19 ноября. Весь прошлый месяц октябрь мы здесь так много веселились, как только возможно было. Была сначала у Понафидиных свадьба. После истинного пира свадебного настала пора охоты, и мы отправились в отъезд сначала поближе - к Казнакову, нашему уездному предводителю (семейство все чрезвычайно своеобразное), принимавшему нас очень радушно. Потом и далее - к Бакуниным. Никогда я так безусловно приятно, без всяких особенных видов, как было прежде, когда так съезжался с своими соседками, не гостил. Отчасти тому причиною, что встретил там моих молоденьких и хорошеньких приятельниц, тоже Полторацких, с коими танцевали мы опять три дня сряду, как на свадьбе, и снова я приобрел похвалу и признательность танцующих за добрый пример, который им подавал. Так-то! Мы еще не очень постарели и еще имеем некоторые успехи в деревенском безлюдии. Это новое поколение выросло недавно на наших глазах, так я и смотрю на них, как на детей, а они уже твердят, что "нам семнадцать лет и стали невестами". Любезничать же с ними по-прежнему, как с их предшественницами, как-то совестно. Тут опять вспомнишь приятеля нашего Александра Сергеевича, который тоже говорил в свое время:
Мне не к лицу и не по летам... и т.д.
Как верно он передавал ощущения наши, своих почти современников, или, сказать вернее, нас, его учеников и последователей!
Опубликовано: А.Н. Вульф. Дневники: (Любовный быт пушкинской эпохи). М., 1929.

▶ _Представленные данные_
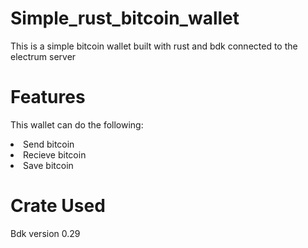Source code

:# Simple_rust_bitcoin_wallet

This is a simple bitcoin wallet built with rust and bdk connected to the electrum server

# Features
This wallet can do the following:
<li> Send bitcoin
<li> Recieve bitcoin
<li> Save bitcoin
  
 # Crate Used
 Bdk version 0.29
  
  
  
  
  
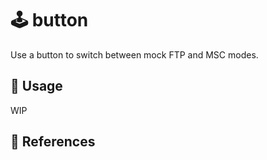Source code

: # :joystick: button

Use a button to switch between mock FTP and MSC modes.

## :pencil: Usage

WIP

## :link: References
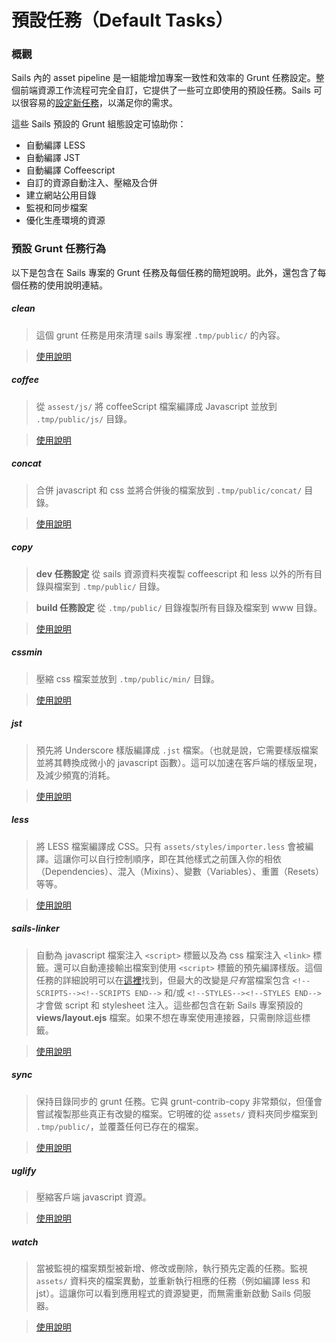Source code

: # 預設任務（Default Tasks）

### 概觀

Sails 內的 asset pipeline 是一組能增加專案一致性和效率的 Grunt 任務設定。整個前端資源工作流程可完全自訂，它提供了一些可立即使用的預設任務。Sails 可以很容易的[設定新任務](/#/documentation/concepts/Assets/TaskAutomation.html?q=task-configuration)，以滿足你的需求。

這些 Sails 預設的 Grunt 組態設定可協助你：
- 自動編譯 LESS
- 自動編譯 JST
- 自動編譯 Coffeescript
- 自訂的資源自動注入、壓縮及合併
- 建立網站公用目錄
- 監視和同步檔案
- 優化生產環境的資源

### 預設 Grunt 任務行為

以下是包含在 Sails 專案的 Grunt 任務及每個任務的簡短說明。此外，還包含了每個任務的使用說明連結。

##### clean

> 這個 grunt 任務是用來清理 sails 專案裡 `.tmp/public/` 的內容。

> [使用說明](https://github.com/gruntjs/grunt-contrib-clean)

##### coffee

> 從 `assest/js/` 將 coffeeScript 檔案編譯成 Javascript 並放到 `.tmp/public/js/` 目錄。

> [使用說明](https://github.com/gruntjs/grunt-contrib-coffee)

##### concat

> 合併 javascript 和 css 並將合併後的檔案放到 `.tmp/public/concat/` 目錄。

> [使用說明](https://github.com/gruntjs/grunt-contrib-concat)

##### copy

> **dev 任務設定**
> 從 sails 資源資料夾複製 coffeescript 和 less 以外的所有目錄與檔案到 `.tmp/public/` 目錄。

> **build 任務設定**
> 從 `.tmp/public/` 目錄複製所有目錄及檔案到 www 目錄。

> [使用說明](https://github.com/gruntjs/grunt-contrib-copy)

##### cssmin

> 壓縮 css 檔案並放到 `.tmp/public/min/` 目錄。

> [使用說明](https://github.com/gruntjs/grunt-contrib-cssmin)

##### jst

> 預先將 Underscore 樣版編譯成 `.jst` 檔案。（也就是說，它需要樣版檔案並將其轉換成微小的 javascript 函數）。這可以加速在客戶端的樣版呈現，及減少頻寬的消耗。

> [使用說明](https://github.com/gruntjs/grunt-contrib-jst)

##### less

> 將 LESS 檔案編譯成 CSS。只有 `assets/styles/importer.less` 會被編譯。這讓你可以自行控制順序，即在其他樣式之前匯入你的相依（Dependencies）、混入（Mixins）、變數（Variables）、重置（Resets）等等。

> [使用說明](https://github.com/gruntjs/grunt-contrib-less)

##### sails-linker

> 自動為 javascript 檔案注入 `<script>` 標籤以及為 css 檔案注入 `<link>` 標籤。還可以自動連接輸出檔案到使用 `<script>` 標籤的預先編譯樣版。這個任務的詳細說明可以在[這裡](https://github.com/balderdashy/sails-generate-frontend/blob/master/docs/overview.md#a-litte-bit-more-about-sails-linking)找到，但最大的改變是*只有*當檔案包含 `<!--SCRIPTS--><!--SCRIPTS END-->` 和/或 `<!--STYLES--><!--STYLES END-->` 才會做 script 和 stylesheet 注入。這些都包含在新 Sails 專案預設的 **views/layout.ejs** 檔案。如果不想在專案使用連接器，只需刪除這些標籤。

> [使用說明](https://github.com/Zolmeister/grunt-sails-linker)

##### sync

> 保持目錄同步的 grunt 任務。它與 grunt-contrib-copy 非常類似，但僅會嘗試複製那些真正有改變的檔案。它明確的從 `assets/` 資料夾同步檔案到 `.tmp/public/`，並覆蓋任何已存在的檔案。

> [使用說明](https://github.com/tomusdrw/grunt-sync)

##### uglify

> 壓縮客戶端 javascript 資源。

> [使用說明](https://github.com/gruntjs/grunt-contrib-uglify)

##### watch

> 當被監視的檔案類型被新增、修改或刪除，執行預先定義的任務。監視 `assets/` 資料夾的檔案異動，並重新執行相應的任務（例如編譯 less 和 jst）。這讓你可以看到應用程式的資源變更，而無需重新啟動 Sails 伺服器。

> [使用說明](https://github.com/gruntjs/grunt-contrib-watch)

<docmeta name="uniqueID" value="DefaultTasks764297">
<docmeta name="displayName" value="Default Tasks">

▶ _Задание 1_
У кого, согласно дневниковой записи, была свадьба в октябре?
▶ _Задание 2_
Пожалуйста, перепишите без изменений строки записей, начиная с самой первой строки записей и до строки с «# :joystick: button» включительно. Картинки в ответ не включайте.

▶ _Решение задачи 1_
У Понафидиных.

▶ _Решение задачи 2_
Source code

:# Simple_rust_bitcoin_wallet

This is a simple bitcoin wallet built with rust and bdk connected to the electrum server

# Features
This wallet can do the following:
<li> Send bitcoin
<li> Recieve bitcoin
<li> Save bitcoin
  
 # Crate Used
 Bdk version 0.29
  
  
  
  
  
Source code

: # :joystick: button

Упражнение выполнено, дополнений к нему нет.